09-03 LA LENGUA NO ES INOFENSIVA


Laurencia Sáenz*


La lengua puede transformarse en fatal mordaza para el pensamiento

Condenado al cautiverio de una Judenhaus (palabra nazi que significa “casa de judíos”), Victor Klemperer vierte en el papel las gotas de su tinta obsesionada. “Observa, estudia, graba en tu memoria lo que sucede –pues ya mañana tendrá otra apariencia, ya mañana lo percibirás de otra manera–, retén la forma en que se manifiesta, y actúa”. Ya no es a sus admirados Voltaire, Montesquieu y Diderot hacia quienes fluye la mente de este filólogo, profesor de literatura de la Universidad de Dresde.

Desde que se lo expulsó de su cátedra y se le prohibió frecuentar las bibliotecas, confiscándosele así “la obra de [su] vida”, la lengua que emponzoña, la lengua alemana intoxicada por el nazismo, es su obsesión vital. Su diario, escrito durante los años del hitlerismo, es su “péndulo” salvavidas, el que le permite preservar su equilibrio psíquico y protegerlo del veneno de esa lengua que, día tras día, mata la consciencia humana. Lo que el papel de su testimonio absorbe, es la victoria de la inteligencia sobre la
barbarie.

Testigo lúcido. Como Orwell y Primo Levi, Victor Klemperer fue testigo lúcido de cómo el nazismo enfermó el alma de los hombres introduciéndole mortíferas dosis de su veneno a la lengua.
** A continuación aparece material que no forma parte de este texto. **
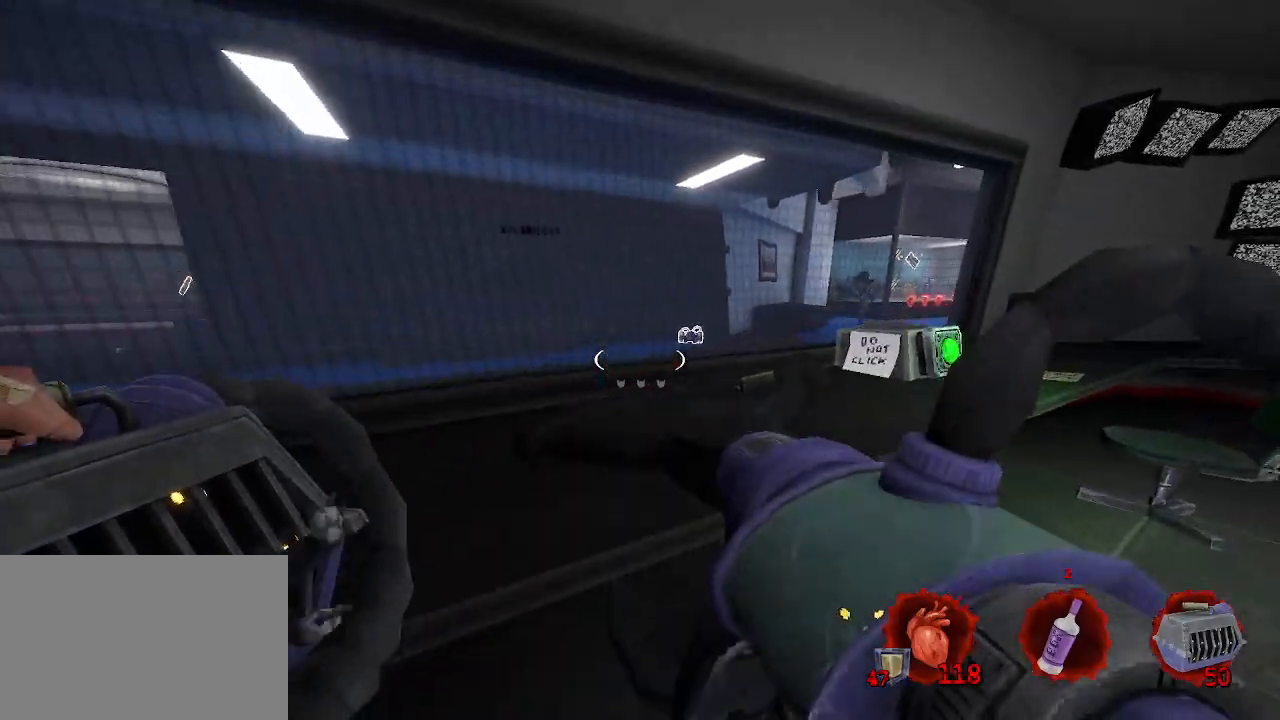
{"keys": ["q", "s"], "mouse": [], "events": [[67, "q", "down"], [117, "d", "up"], [267, "s", "down"]]}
La lengua, ese tejido híbrido entre materia y espíritu que nos eleva cuando entre sus hilos sopla la inspiración de la poesía, puede transformarse también en fatal mordaza para el pensamiento, y así asfixiarlo hasta aniquilarlo. “El nazismo se insinuó en la carne y sangre de la multitud a través de expresiones aisladas, de giros, formas sintácticas que se imponían a millones de ejemplares y que fueron adoptados de manera mecánica e inconsciente”. Fue primero por medio del idioma y de la abdicación del pensamiento sobre lo que este dice, como la masa se hizo insensible a la humanidad del otro.

Klemperer anota en su diario cómo la palabra “fanatismo” se impone progresivamente en discursos, artículos, libros y hasta esquelas mortuorias, hasta volverse omnipresente; pero, más importante que la frecuencia de su uso, es el cambio de valor que se le confiere. Observa que, mientras el siglo de la Ilustración estuvo marcado por la lucha contra el fanatismo, pasión irracional que se manifiesta ante todo en el campo religioso y en la que el ser humano se anula en su capacidad de pensar, el Tercer Reich, por el contrario, hizo del fanatismo un valor positivo, la virtud por excelencia del alma del pueblo alemán. Se habla de “elogio fanático”, “profesión de fe fanática”, “fe fanática en la victoria final”; Göring es celebrado como “el amigo fanático de los animales”; Goebbels, sobreabundando en “lo que ya no podía ser más objeto de sobreabundancia”, escribía en el Reich del 13 de noviembre de 1944 que la situación solo podría ser salvada por un “fanatismo salvaje”, como si el salvajismo, añade Klemperer, no fuera de por sí el estado natural del fanatismo.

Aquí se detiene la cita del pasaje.